--- Records supplied ---

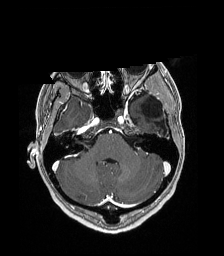
Brain MRI from a brain-tumour surgery series, one axial slice; slice 133 of 192 in the series (ordered by position); T1-weighted post-contrast; 224 × 256 image matrix, field of view 224 × 256 mm. From the clinical record (not read from this slice): histopathology: Low grade glioma; IDH mutation: no; tumour location: Left Parieto-Occipital Intraventricular.
Annotated regions visible in this slice (expert manual segmentation):
- previous resection cavity: bounding box [x1, y1, x2, y2] px = [142, 99, 166, 128]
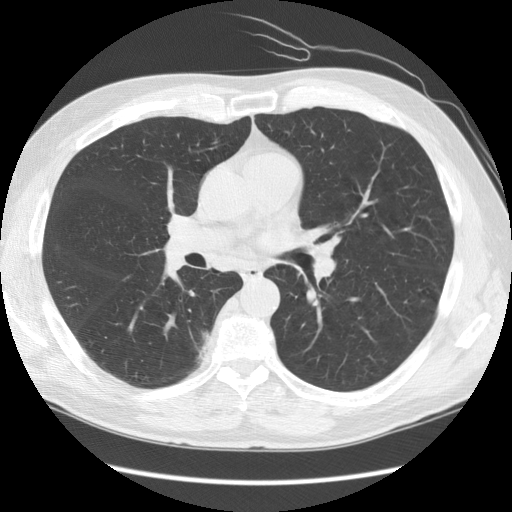
Low-dose screening chest CT, axial slice, first (baseline) screen, lung window (W 1500 / L -600 HU), standard (soft-tissue) reconstruction kernel (STANDARD), 120 kVp. Male participant, aged 69 years at enrolment.
Expert-annotated lung lesion, bounding box (x1, y1, x2, y2) in pixels: (169, 317, 228, 373). No non-calcified nodule or mass ≥4 mm was recorded by the screening reader at this exam. Official screen result: negative screen, minor abnormalities not suspicious for lung cancer. Participant outcome: lung cancer diagnosed 497 days after this screen — bronchiolo-alveolar adenocarcinoma, NOS, right lower lobe, well differentiated (G1), stage IB (AJCC 6th edition), 23 mm at pathology.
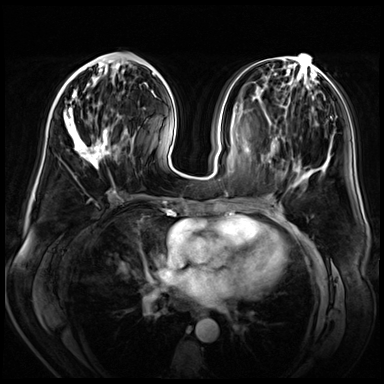
Breast MRI (dynamic contrast-enhanced), one axial slice; slice 23 of 72 in the series (ordered by position); dynamic contrast-enhanced series, time point 2 of 8 at this slice position (early post-contrast); 3 T; TE 1.4 ms, TR 4.3 ms; 2.5 mm slice thickness; 384 × 384 image matrix. Female patient.
Outlined on this slice (semi-automatic segmentation, software-assisted and operator-edited):
- enhancing-tissue mask used for the functional tumour volume (all voxels passing the contrast-enhancement thresholds inside the analysis volume; usually the tumour): bounding box [x1, y1, x2, y2] px = [64, 58, 129, 178]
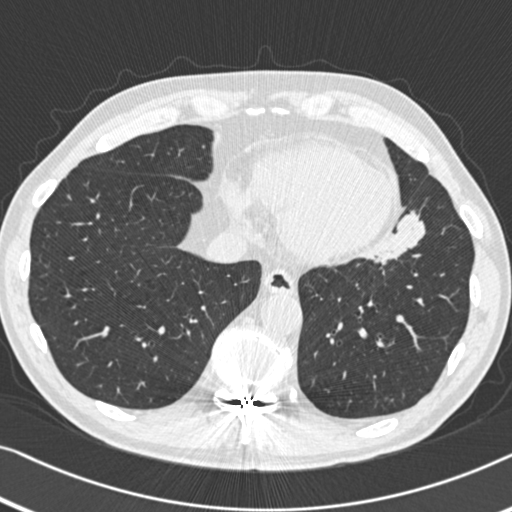
Low-dose screening chest CT, one axial slice; position 133 of 383 along the scan axis; reconstruction kernel B30f; lung window (W 1500 / L -600 HU); 512 × 512 image matrix.
Outlined on this slice (expert manual segmentation):
- lesion 1 (tumor, upper lobe of left lung): bounding box (x1, y1, x2, y2) in pixels: (377, 212, 425, 265)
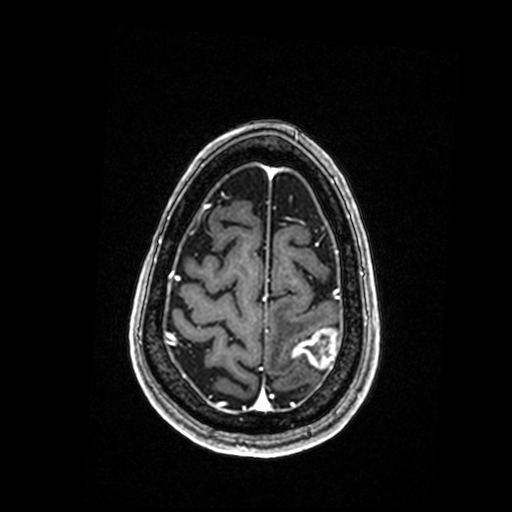
Brain MRI from a brain-tumour surgery series, one axial slice; T1-weighted post-contrast; 0.98 mm slice thickness; 512 × 512 image matrix, field of view 250 × 250 mm. Case-level facts recorded for this patient, not image findings: histopathology: Metastastic Carcinoma, Poorly Differentiated; tumour location: Left Parietal.
Outlined on this slice (expert manual segmentation):
- tumour: bounding box (x1, y1, x2, y2) in pixels: (293, 330, 337, 369)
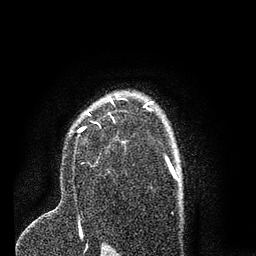
Breast MRI (dynamic contrast-enhanced), one axial slice. Slice 54 of 80 in the series (ordered by position). Cropped to one breast. Dynamic contrast-enhanced series, time point 2 of 7 at this slice position (early post-contrast). 3 T. TE 2.2 ms, TR 5.4 ms. 2 mm slice thickness. 256 × 256 image matrix, field of view 150 × 150 mm. Female patient.
Outlined on this slice (semi-automatic segmentation, software-assisted and operator-edited):
- enhancing-tissue mask used for the functional tumour volume (all voxels passing the contrast-enhancement thresholds inside the analysis volume; usually the tumour): bounding box [x1, y1, x2, y2] px = [78, 96, 146, 143]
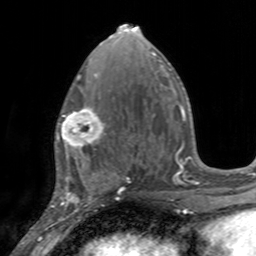
Breast MRI, one axial slice; position 71 of 160 along the scan axis; cropped to one breast; dynamic contrast-enhanced series, time point 2 of 7 at this slice position (early post-contrast); 3 T; TE 2.4 ms, TR 4.6 ms; 1 mm slice thickness; 256 × 256 image matrix. Female patient.
Annotated regions visible in this slice (semi-automatically segmented with operator editing):
- enhancing-tissue mask used for the functional tumour volume (all voxels passing the contrast-enhancement thresholds inside the analysis volume; usually the tumour): bounding box (x1, y1, x2, y2) in pixels: (55, 104, 106, 155)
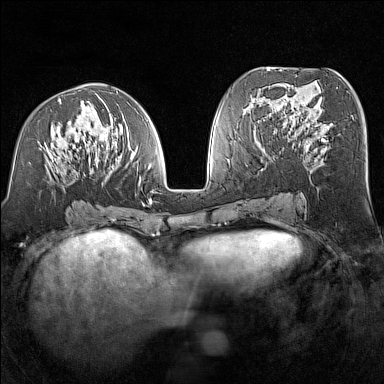
Breast MRI (dynamic contrast-enhanced), one axial slice; slice 67 of 160 in the series (ordered by position); dynamic contrast-enhanced series, time point 2 of 7 at this slice position (early post-contrast); 1.5 T; TE 1.8 ms, TR 5 ms; 1 mm slice thickness; 384 × 384 image matrix, field of view 300 × 300 mm. Female patient.
Structures marked on this image (semi-automatic segmentation, software-assisted and operator-edited):
- enhancing-tissue mask used for the functional tumour volume (all voxels passing the contrast-enhancement thresholds inside the analysis volume; usually the tumour): box from (x=38, y=91) to (x=152, y=207) px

--- Task goal ---
The answer must consist of every line from the data that holds the string "enhancement".

--- Result of this exercise ---
- enhancing-tissue mask used for the functional tumour volume (all voxels passing the contrast-enhancement thresholds inside the analysis volume; usually the tumour): bounding box [x1, y1, x2, y2] px = [64, 58, 129, 178]
- enhancing-tissue mask used for the functional tumour volume (all voxels passing the contrast-enhancement thresholds inside the analysis volume; usually the tumour): bounding box [x1, y1, x2, y2] px = [78, 96, 146, 143]
- enhancing-tissue mask used for the functional tumour volume (all voxels passing the contrast-enhancement thresholds inside the analysis volume; usually the tumour): bounding box (x1, y1, x2, y2) in pixels: (55, 104, 106, 155)
- enhancing-tissue mask used for the functional tumour volume (all voxels passing the contrast-enhancement thresholds inside the analysis volume; usually the tumour): box from (x=38, y=91) to (x=152, y=207) px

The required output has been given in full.